» Document extract:
If, at block 307, server computing device 210 determines that the entirety of resultant matrix C has not been generated, then, at block 308, server computing device 210 may append the partial result of matrix C to previously determined partial results of resultant matrix C. In particular, server computing device 210 may append the determined tile of resultant matrix C to previously determined tiles of resultant matrix C. To do so, server computing device 210 may read the previously determined tiles of resultant matrix C from custom scratchpad memory 205 and may append the determined tile of resultant matrix C to the previously determined tiles using, for example, adders.

Server computing device 210 may use the adders to generate fully populated columns or rows of resultant matrix C based on the determined tiles of resultant matrix C. The adders may have read-accumulate-write capabilities. As such, the adders may be configured to read the determined tile of resultant matrix C and the previously determined tiles of resultant matrix C, accumulate the totality of determined tiles of resultant matrix C to generate a partial result of resultant matrix C, and write the partial result of resultant matrix C to custom scratchpad memory 205.

» Required tasks:
1. From the passage on resultant matrix C, extract the text starting with "Server computing device 210 may use" and going on through "scratchpad memory 205.".
2. In the passage on resultant matrix C, what capabilities may the adders have?
3. Continue the passage on resultant matrix C from its last sentence.

» Records provided:
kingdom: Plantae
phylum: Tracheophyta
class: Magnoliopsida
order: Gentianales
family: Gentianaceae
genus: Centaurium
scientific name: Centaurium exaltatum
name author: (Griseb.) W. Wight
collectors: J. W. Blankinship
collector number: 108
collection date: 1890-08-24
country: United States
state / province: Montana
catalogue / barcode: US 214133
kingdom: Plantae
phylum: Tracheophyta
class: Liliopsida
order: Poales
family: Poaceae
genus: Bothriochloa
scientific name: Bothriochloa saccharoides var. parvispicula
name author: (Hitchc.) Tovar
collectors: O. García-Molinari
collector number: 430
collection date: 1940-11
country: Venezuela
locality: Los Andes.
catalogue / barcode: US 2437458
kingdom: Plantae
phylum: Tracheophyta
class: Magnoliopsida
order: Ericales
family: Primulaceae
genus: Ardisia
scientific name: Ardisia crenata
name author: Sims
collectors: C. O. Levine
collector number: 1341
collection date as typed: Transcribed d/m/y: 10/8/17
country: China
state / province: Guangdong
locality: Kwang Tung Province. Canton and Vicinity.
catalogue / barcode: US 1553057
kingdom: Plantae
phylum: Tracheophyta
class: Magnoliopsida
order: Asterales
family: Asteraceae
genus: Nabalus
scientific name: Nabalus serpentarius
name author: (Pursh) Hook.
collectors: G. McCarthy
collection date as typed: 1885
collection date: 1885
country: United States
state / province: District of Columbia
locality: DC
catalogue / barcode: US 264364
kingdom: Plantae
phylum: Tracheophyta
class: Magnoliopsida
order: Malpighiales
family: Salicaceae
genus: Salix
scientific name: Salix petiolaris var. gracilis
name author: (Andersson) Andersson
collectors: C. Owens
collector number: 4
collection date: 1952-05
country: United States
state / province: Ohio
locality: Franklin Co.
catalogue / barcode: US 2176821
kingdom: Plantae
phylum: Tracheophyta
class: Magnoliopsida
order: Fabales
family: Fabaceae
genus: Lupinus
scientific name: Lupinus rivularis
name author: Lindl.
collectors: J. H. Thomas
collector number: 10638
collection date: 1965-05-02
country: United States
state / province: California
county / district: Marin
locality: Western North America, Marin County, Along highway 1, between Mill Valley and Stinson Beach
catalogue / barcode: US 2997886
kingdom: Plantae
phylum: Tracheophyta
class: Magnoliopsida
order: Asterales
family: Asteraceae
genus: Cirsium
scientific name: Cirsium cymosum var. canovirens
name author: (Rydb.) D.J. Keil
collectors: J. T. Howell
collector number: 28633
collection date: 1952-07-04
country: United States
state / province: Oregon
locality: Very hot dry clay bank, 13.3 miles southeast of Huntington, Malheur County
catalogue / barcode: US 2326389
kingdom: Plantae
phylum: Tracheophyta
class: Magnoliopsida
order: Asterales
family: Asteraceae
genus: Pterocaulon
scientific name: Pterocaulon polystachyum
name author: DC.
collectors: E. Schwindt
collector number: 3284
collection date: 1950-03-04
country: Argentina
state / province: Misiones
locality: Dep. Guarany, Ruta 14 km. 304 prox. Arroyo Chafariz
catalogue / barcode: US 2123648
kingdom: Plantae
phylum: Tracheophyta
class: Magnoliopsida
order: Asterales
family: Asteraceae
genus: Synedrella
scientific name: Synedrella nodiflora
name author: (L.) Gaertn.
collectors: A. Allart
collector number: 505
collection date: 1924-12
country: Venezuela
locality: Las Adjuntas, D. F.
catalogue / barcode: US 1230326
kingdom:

» The replies:
1.
Server computing device 210 may use the adders to generate fully populated columns or rows of resultant matrix C based on the determined tiles of resultant matrix C. The adders may have read-accumulate-write capabilities. As such, the adders may be configured to read the determined tile of resultant matrix C and the previously determined tiles of resultant matrix C, accumulate the totality of determined tiles of resultant matrix C to generate a partial result of resultant matrix C, and write the partial result of resultant matrix C to custom scratchpad memory 205.

2. Read-accumulate-write capabilities.

3.
Server computing device 210 may return to block 304 and may repeat the process described herein until each tile of matrix A is multiplied against each tile of matrix B to generate each partial product tile of resultant matrix C. To do so, server computing device 210 may extract an updated first tile from matrix A, where the updated first tile may include new elements, such as column elements, extracted from matrix A. The updated first tile may include different elements, such as different column elements, from those of the first tile. Server computing device 210 may repeat the matrix multiplication using the updated first tile and the second tile. Performing matrix multiplication using the updated first tile and the second tile may result in an additional tile of resultant matrix C. Server computing device 210 may append the additional tile of resultant matrix C to the partial result of resultant matrix C, and may determine whether the entirety of resultant matrix C has been generated. In instances where the entirety of resultant matrix C has not been generated, server computing device 210 may return to block 304. Server computing device 210 may repeat the process described herein until each tile of matrix A is multiplied against the tiles within matrix B.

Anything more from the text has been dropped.